# Work to do:
#1 Quote everything in the interview excerpt from "Sometimes ago, President" down to "dominating Nigerian politics.".
#2 Pull out every line of the rows that contains the string "Example", matching its case exactly.

# Extract provided:

···

Tuesday, 3 October 2017
Otunba  Aderemi Ilori 

Otunba (Barr) Davies Aderemi Ilori is a son to former Chief Justice of Lagos State, Justice Samuel Omotunde Ilori. In this interview with Rasaq Odunlami and Toye Faleye, he speaks on President Buhari’s anti-graft war and how the Nigerian judiciary system can be effective. Excerpts:


Sometimes ago, President Barrack Obama said Nigeria needs strong institution not a strong man. Now that we have a strong man at the helms of affair, would you say we still have a long way to go?

Buhari used to be a very strong man, and that was in the military era, the form of government where decree is used, that’s; what I say is the final (obey the last order) but it’s so unfortunate for him that this is a democratic form of government.

Another problem is that the old sets of people are still running the affairs of government. So how do we build strong institutions? The old sets of people should be prevented from dominating Nigerian politics.

You said the old sets of people should be prevented from dominating Nigerian politics;  that means you are canvassing the inclusion of the youth in politics, how do you think they can be drafted in?

Nigerian youths can not participate fully in politics because they are too complacent. They like to be silent on every issue that concerns them. They should rise to challenges and stop being complacent.

Do you think President Buhari’s anti-graft war can save Nigeria from its present predicament?

···

# Dataset content:
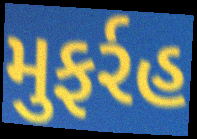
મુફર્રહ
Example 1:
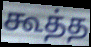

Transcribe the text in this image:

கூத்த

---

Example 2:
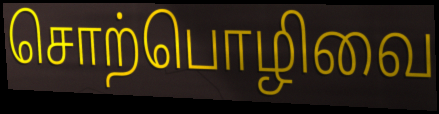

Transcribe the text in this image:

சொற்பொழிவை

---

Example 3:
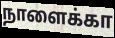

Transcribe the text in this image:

···

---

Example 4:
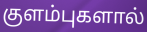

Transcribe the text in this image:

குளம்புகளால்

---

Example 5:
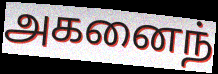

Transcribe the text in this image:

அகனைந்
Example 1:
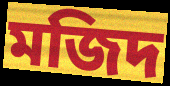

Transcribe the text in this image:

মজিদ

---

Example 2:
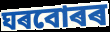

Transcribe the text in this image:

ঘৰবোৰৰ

···

# Results for each task:
#1
Sometimes ago, President Barrack Obama said Nigeria needs strong institution not a strong man. Now that we have a strong man at the helms of affair, would you say we still have a long way to go?

Buhari used to be a very strong man, and that was in the military era, the form of government where decree is used, that’s; what I say is the final (obey the last order) but it’s so unfortunate for him that this is a democratic form of government.

Another problem is that the old sets of people are still running the affairs of government. So how do we build strong institutions? The old sets of people should be prevented from dominating Nigerian politics.

#2
Example 1:
Example 2:
Example 3:
Example 4:
Example 5:
Example 1:
Example 2:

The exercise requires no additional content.